I realize this is a questionable move, but I’m abandoning my training plan. Sort of. Let me explain.
I wrote a few weeks ago how I was concerned about the FIRST training plan leaving me without enough training mileage to finish a marathon in a time I’d be happy with. The plan worked great for my half-marathon in the fall, but I worried that I really needed to achieve higher running mileage to prepare for the marathon. Pretty much every successful marathoner that I’ve encountered has subscribed to a high-mileage training plan.
So, while I’m still sticking with the meat of the FIRST plan – three key workouts and two cross-training sessions each week – I’ve started adding more running. And all of the miles I’m adding are of the slow and easy variety. I’ve said many times over the past year that I believe every run should have a purpose, and I’m starting to realize that slow, easy runs can offer just as much benefit as a track or tempo workout.
By adding two or three more runs in every week, I might be voiding the warranty on the FIRST plan in the same way that adding aftermarket foglights to your car might nullify the service agreement. But, so far, it just feels right. It’s hard for me to be in the thick of marathon training and only running three times a week. It helps me feel more proactive and involved in my success by running more. I don’t want to arrive at the starting line on March 18 and wonder whether I had done all I needed to do.
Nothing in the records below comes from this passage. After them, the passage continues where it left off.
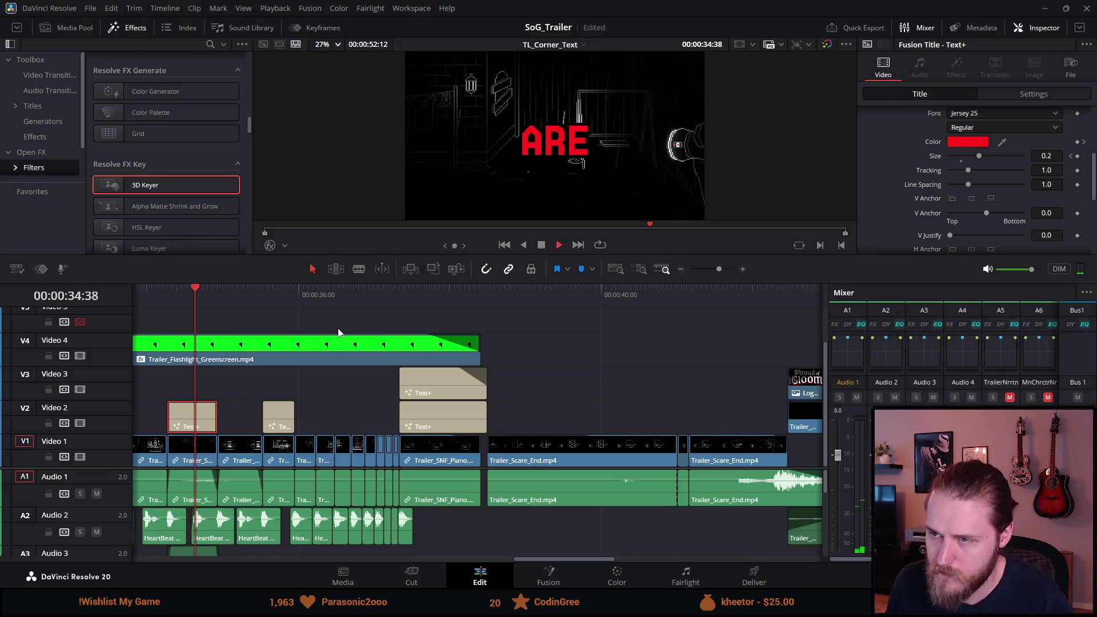
key(space)
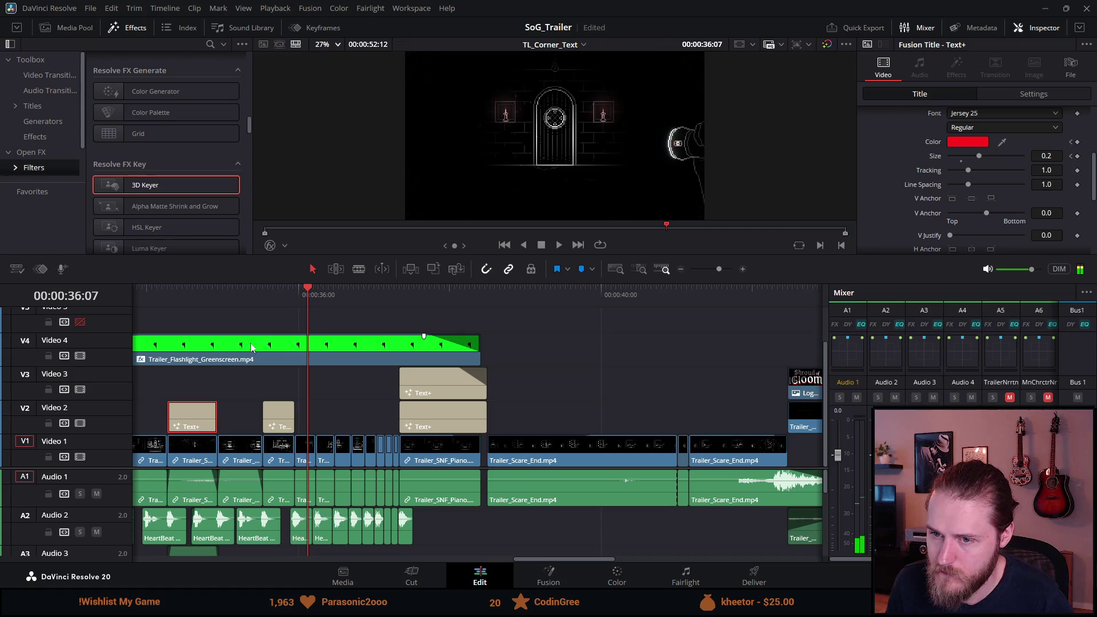
Step: Set the NOT title text to a fine-tuned red
click(282, 295)
click(286, 406)
click(438, 298)
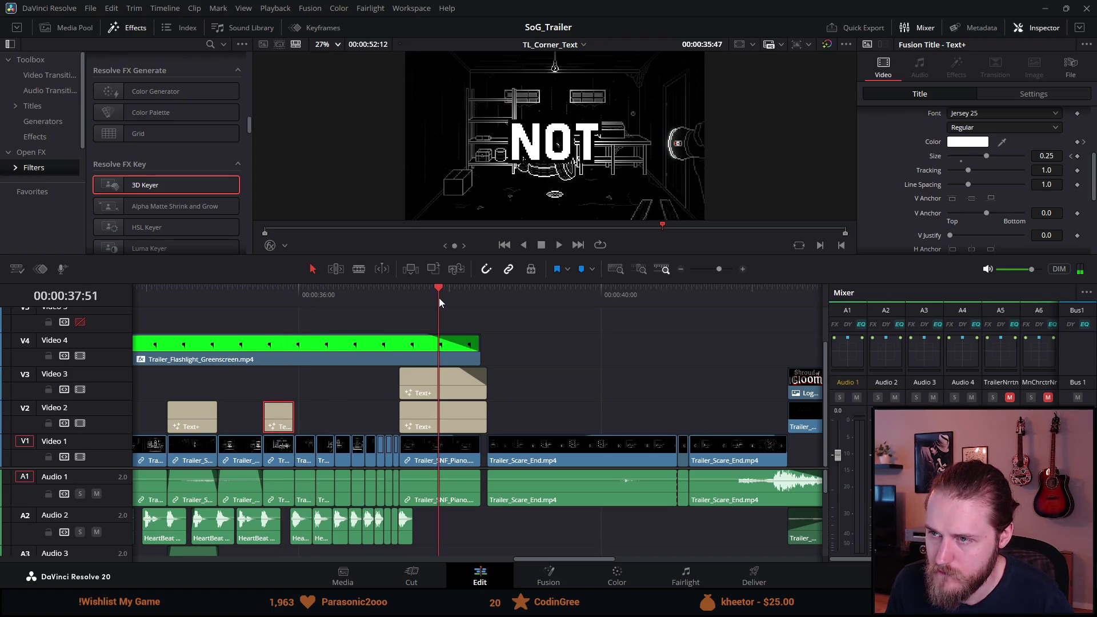
click(283, 296)
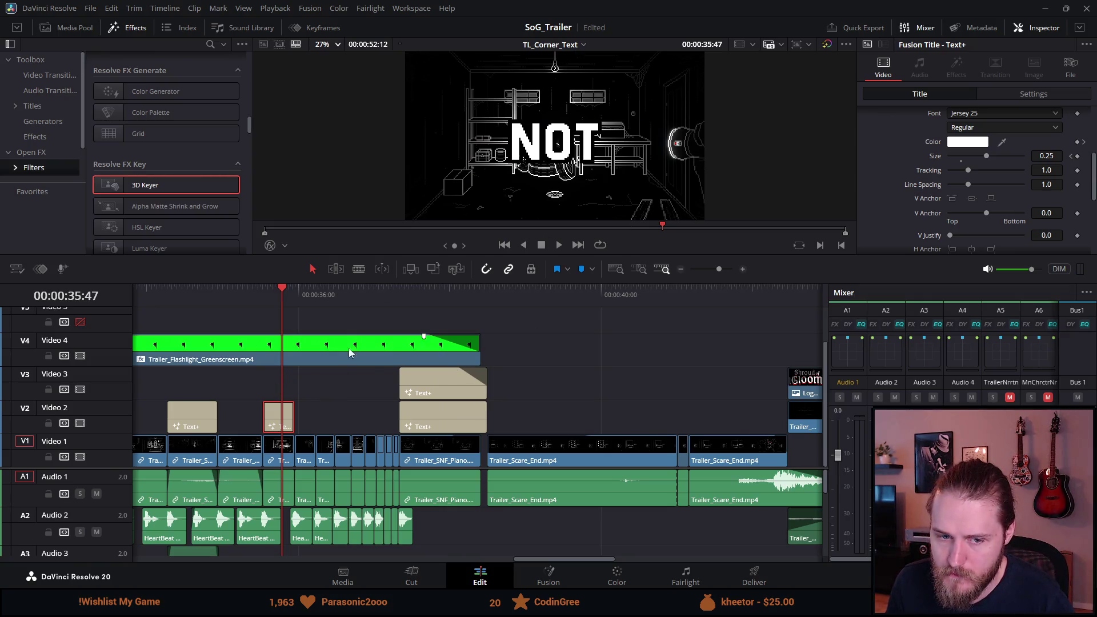
click(953, 141)
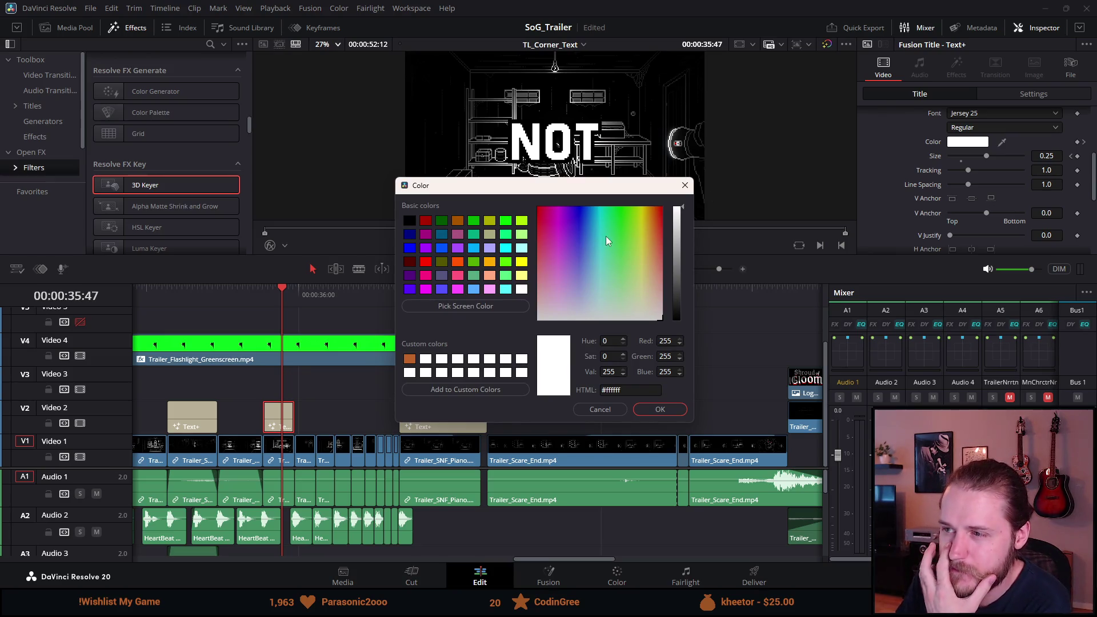
click(661, 207)
drag(661, 207, 664, 218)
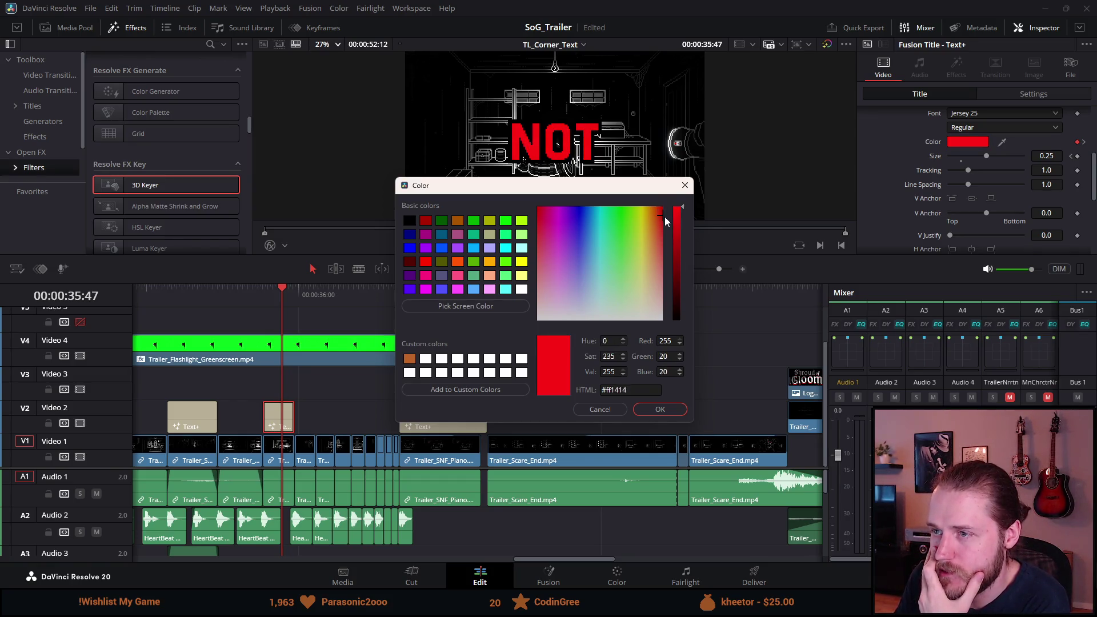
click(658, 409)
Step: Compare the NOT title against the ALONE title, then reselect the NOT clip
click(430, 293)
click(283, 298)
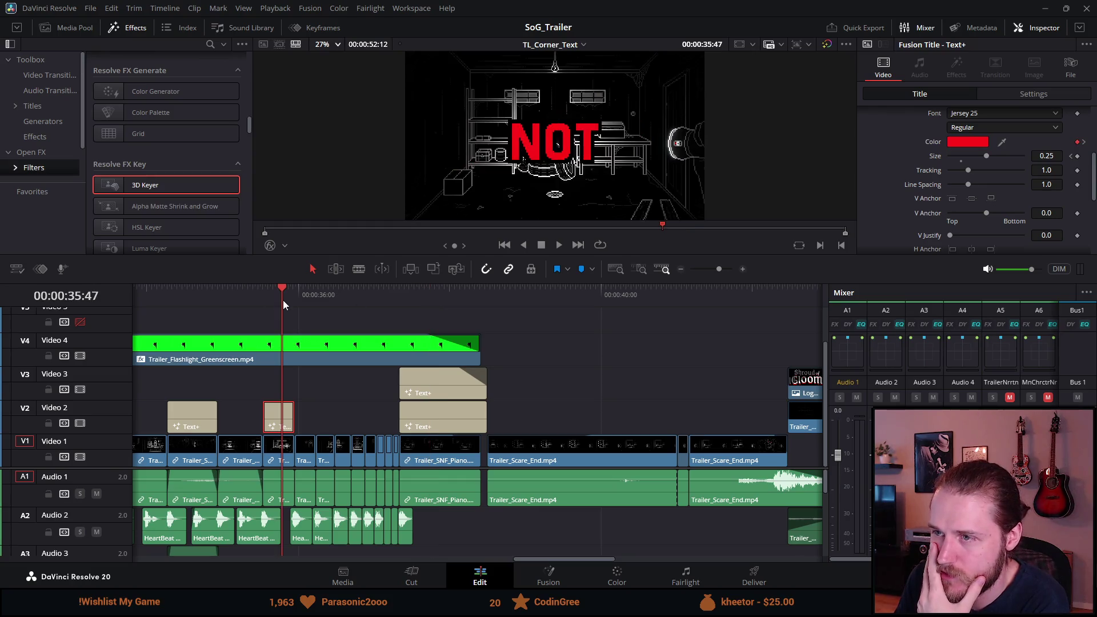
click(454, 307)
The numbers are starting to add up. I started incorporating extra runs in the last week of December (a month where I totaled 150 running miles – probably my highest ever) and have run 71 miles in the last week and a half. The extra runs I’m adding are generally around 4 or 5 miles at a very relaxed pace – around 7:30-7:40. It’s great to have embraced the easy run – for much of the past year I was worried about making every run as fast as I could. Of course it was fine at the time because I was only running three times a week. But now running is my primary focus, rather than triathlon, so I want the bulk of my training to be pointed toward that specific discipline.
There are a few downsides to more mileage. First, my legs are more sore and tired. But that’s where the foam roller and compression sleeves I got for Christmas are going to come into the picture. And second, I’m really putting some miles on my running shoes. I love my Kinvaras, but I’ve discovered that they have a life of around 230-250 miles – far less than my previous shoes that could last closer to 400-500 miles. When you’re running 50 or more miles per week, that means you almost need a new pair of shoes each month. I’m already starting to rotate in my second pair of the training cycle (which started in December), and there are more than two months left before my race. (And, of course, I’ll want a relatively new pair on race day!)
So that’s where I am now. I feel good about the decision to add more miles to my training, even though my weekly distance still won’t approach that of the serious high-mileage runners. And I’ll still be cross-training at least twice a week and following the three key workouts prescribed by my training plan. I hope I’ve made the right decision, and if I find myself feeling more run down as the training progresses, I can always cut back on the “extra” mileage and focus on the original plan of three key workouts plus cross-training.
But what it really comes down to is the fact that I’m really loving running right now and I’m excited to get out every day, knowing that I’m building myself toward a big goal in about 10 more weeks!